Fighting the Good Fight

I've got a LOT to post about.

For starters- to all those people who are against insurance coverage for birth control I say, do you even know all of the many reasons women take it? I've only ever heard a few arguments against it, so please make me aware if I am missing some, that go like this:

Birth control is against my religion, so having insurances cover it violates my religious freedom. This is a lazy argument. It doesn't violate your religious freedom, you aren't being forced to take it! As my friend put it, if we feel that insurances covering birth control is a violation of the freedom of someone to practice their religion then so is selling pork in the stores. That's against the Muslim religion. It's the same principal people!

I don't want to pay for someone else to have sex. This is a failure to understand how insurances work.
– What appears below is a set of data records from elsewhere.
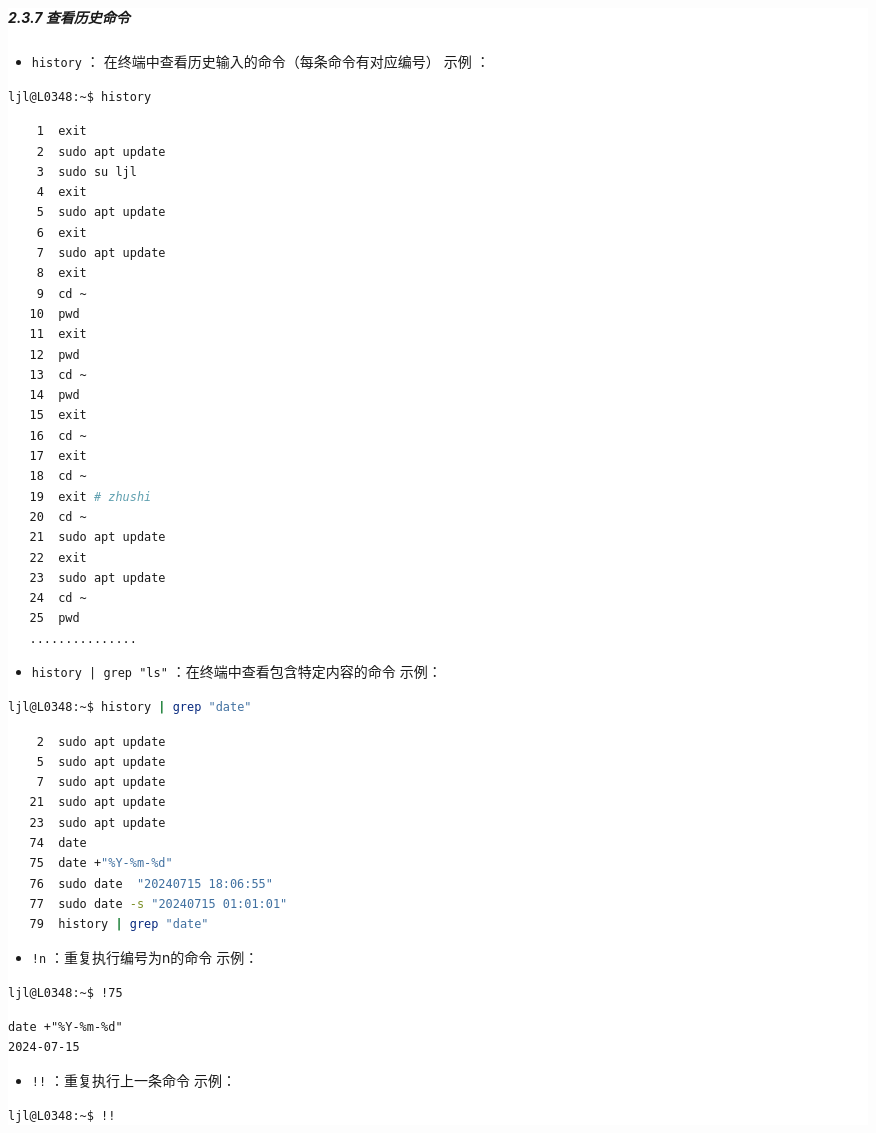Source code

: 
##### 2.3.7 查看历史命令
- `history` ： 在终端中查看历史输入的命令（每条命令有对应编号）
示例 ：
```bash
ljl@L0348:~$ history
```
```bash
    1  exit
    2  sudo apt update
    3  sudo su ljl
    4  exit
    5  sudo apt update
    6  exit
    7  sudo apt update
    8  exit
    9  cd ~
   10  pwd
   11  exit
   12  pwd
   13  cd ~
   14  pwd
   15  exit
   16  cd ~
   17  exit
   18  cd ~
   19  exit # zhushi
   20  cd ~
   21  sudo apt update
   22  exit
   23  sudo apt update
   24  cd ~
   25  pwd
   ...............
```

- `history | grep "ls"` ：在终端中查看包含特定内容的命令
示例：
```bash
ljl@L0348:~$ history | grep "date"
```
```bash
    2  sudo apt update
    5  sudo apt update
    7  sudo apt update
   21  sudo apt update
   23  sudo apt update
   74  date
   75  date +"%Y-%m-%d"
   76  sudo date  "20240715 18:06:55"
   77  sudo date -s "20240715 01:01:01"
   79  history | grep "date"
```
- `!n` ：重复执行编号为n的命令
示例：
```bash
ljl@L0348:~$ !75
```
```
date +"%Y-%m-%d"
2024-07-15
```
- `!!` ：重复执行上一条命令
示例：
```bash
ljl@L0348:~$ !!
```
People are personally paying for insurance; it is taken out of a paycheck, personally purchased, or in the case of Medicare and Medicade it is something that everyone has paid into while they work. The only way you are going to be paying for it is if you buy it. You could argue about the Medicare/Medicaide thing, and insurance premiums but here is a response for that. You already are paying for someone else's sex. Insurance covers Viagra and Cialis and other erectile dysfunction meds whose sole purpose is to enable men to have sex. At least birth control has other, medical, benefits.
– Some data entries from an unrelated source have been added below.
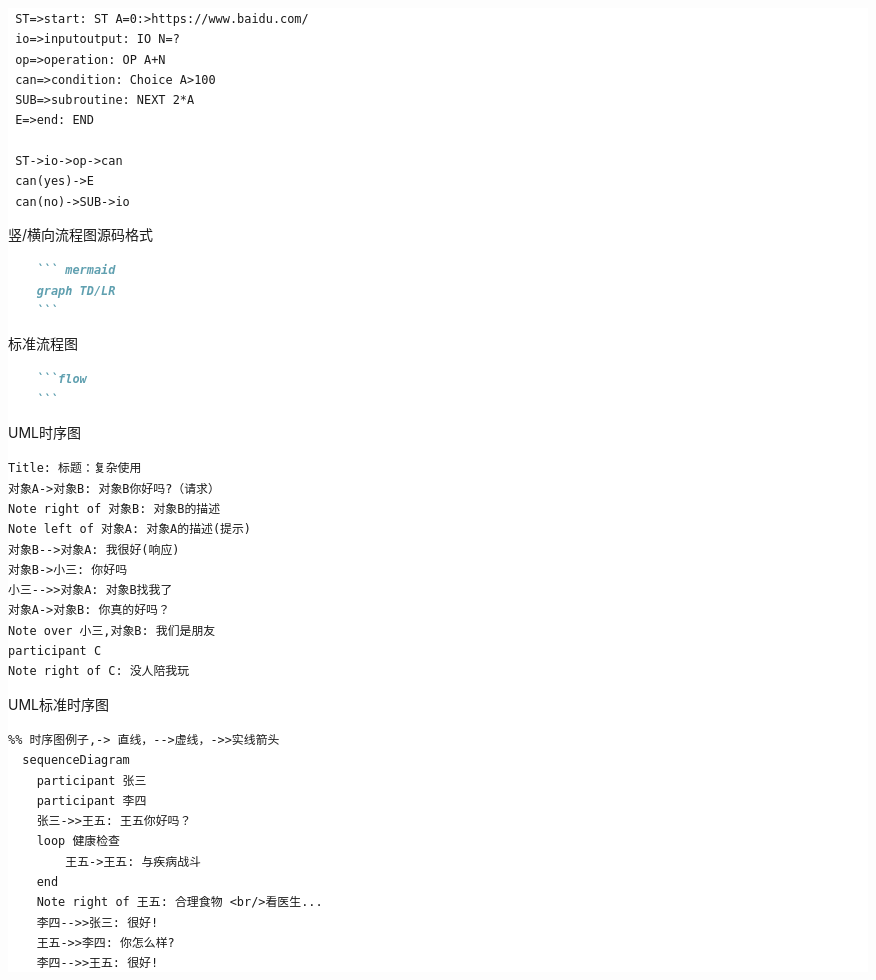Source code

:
 ```flow
 ST=>start: ST A=0:>https://www.baidu.com/
 io=>inputoutput: IO N=?
 op=>operation: OP A+N
 can=>condition: Choice A>100
 SUB=>subroutine: NEXT 2*A
 E=>end: END

 ST->io->op->can
 can(yes)->E
 can(no)->SUB->io
```

竖/横向流程图源码格式

``` md
    ``` mermaid
    graph TD/LR
    ```
```

标准流程图

``` md
    ```flow
    ```
```

UML时序图

``` sequence
Title: 标题：复杂使用
对象A->对象B: 对象B你好吗?（请求）
Note right of 对象B: 对象B的描述
Note left of 对象A: 对象A的描述(提示)
对象B-->对象A: 我很好(响应)
对象B->小三: 你好吗
小三-->>对象A: 对象B找我了
对象A->对象B: 你真的好吗？
Note over 小三,对象B: 我们是朋友
participant C
Note right of C: 没人陪我玩
```

UML标准时序图

``` mermaid
%% 时序图例子,-> 直线，-->虚线，->>实线箭头
  sequenceDiagram
    participant 张三
    participant 李四
    张三->>王五: 王五你好吗？
    loop 健康检查
        王五->王五: 与疾病战斗
    end
    Note right of 王五: 合理食物 <br/>看医生...
    李四-->>张三: 很好!
    王五->>李四: 你怎么样?
    李四-->>王五: 很好!
```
Women shouldn't be having sex so much and then they could afford birth control. This one stems from a basic misunderstanding about birth control entirely. Women's birth control is not like an erectile dysfunction medicine. It is not taken every time a woman wants to have sex. It is taken everyday. It doesn't matter if the woman is having sex or not. It functions by changing the hormone balance within the woman's body which takes time to work, thus, the pill is taken everyday.
The other issue with this argument is that it implies that women only need birth control to prevent themselves from having babies. This is not true. Women take birth control for a variety of reasons: To prevent cysts from developing on the ovaries such as in poly cystic ovarian disease, to help prevent certain cancers from growing such as cervical cancer, it also helps women whose periods are so severe that they cannot function. Sorry, cramps are painful and can be debilitating, some women lose too much blood during their period and become anemic, others end up having vomiting and violent mood swings which the birth control helps regulate. Lastly, women take birth control to prevent having babies.
I take it because, with all the other medications I am on, if I were to have a baby right now it would more than likely have some fairly significant disabilities and I tend to have very painful, heavy periods (tmi, I know). So, if you don't want to cover birth control, fine, but don't complain when you have to help support my potential children who are disabled.
(note, I am not trying to be offensive, but it is true. I would love my children no matter what.)

The next thing I wanted to talk about is that I was turned down for my own SSDI. I have appealed. I just thought the reasons that they gave me were hilarious, though. 1. I'm too young to be disabled (apparently, people under the age of 40 are impervious to becoming disabled. That's good to know!) 2. I hadn't been diagnosed for a year (okay, I'll give them this one- I hadn't officially been diagnosed a year at the time I applied, but my first ANCA positive blood test was two years ago when I had the sinus scars.) and 3. I have too much education (I like to think that this is because they feel I will find my own cure. I'm sorry that my attempts to better myself before I knew I had some terrible disease would count against me in the long run. If I'd known then what I know now I maybe wouldn't have bothered racking up $40,000 in student loans!)

Next up- I've received many a letter and phone call from the government peoples of my state about Rare Disease Day. I am persistent when I want to be. These have inspired me to now write a letter to President Obama. Not for anything special, but to let him know that May is Vasculitis Awareness Month and that I plan on holding an ice cream fundraiser. He is invited if he wants to come.

I guess I spoke about the last thing I wanted to talk about when I wrote about my letter, so, for now I guess that's it!